商談の文字起こし自体は従来からサービスが存在することを認知しておりましたが、LLMの活用によりその文字起こし情報を精度高く要約できるようになったことで、商談文字起こしデータの価値が上がったことが今回取り組む背景になっています。

実際に実装したシステム構成は以下になります。

Summary of the Transcription

ポイントとしては以下のあたりでしょうか。

  1. 商談文字起こしには amptalk を活用
    • OpenAI が提供する Whisper API 等を活用して開発することも検討しましたが、商談に活用している複数のサービスに対応するコストを考えて断念
  2. 要約処理は社内で開発
    • 商談のトークスクリプトと出力フォーマットを合わせる形でプロンプトを自社専用にチューニングしていきたいので、社内で開発する方針に
    • amptalk から文字起こしデータがAPIで直接取れるわけではないので、Hubspot から取得する形に
    • GPT-4 Turbo が出るまでは LangChain の Summarizationを活用していたが、GPT-4 Turbo や Claude 2 は1時間の商談で発生する文字数程度であれば一度で処理し切るため、LangChainを外すことに
  3. Slack 通知後に編集できるように
    • ルールベースのシステムと異なり、AIを組み込む際は一定のエラーが入ることを前提にUXを設計する必要があるため、商談担当者が実際に要約結果を見て、内容を最終確認する流れを実装

以前から実用に耐えうる精度は確保されていましたが、GPT-4 Turbo の登場により1回で商談文字情報を処理し切れるようになり、要約精度の観点から大きく改善されたと感じます。とはいえ、そもそも文字起こしの段階で正確に文字起こしできていないと、どれだけ要約がうまくいっても限界はあるので、文字起こしの精度向上にも引き続き期待したいところです。(今の実装だと、amptalkに依存することにはなりますが)

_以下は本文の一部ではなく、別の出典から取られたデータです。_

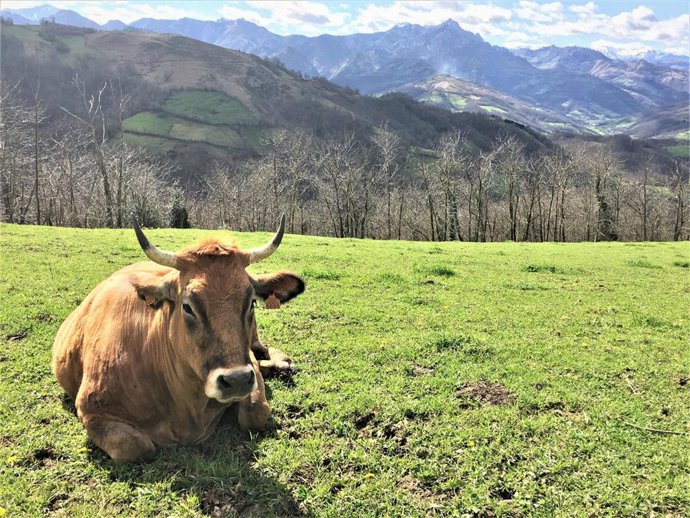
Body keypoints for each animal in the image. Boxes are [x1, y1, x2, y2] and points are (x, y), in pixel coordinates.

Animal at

まだまだ社内で活用しきれている状況ではないのですが、さらに精度が上がってくれば Function Calling や JSON Mode を利用することで、現在商談担当者が商談後に Hubspot に手動入力しているプロパティを自動的に挿入することもそう遠くないうちに実現すると感じています。

おわりに

今回、生成AIがコーポレートエンジニアリングに与える影響と、実際の取り組みを紹介させて頂きました。この領域は本当に激しい動きを見せているので、まだまだどうなるか分かりませんね。ただ、こんなに激しい技術革新の真っ只中で開発する機会もそうないので、この荒波を楽しんでいきたいと思います!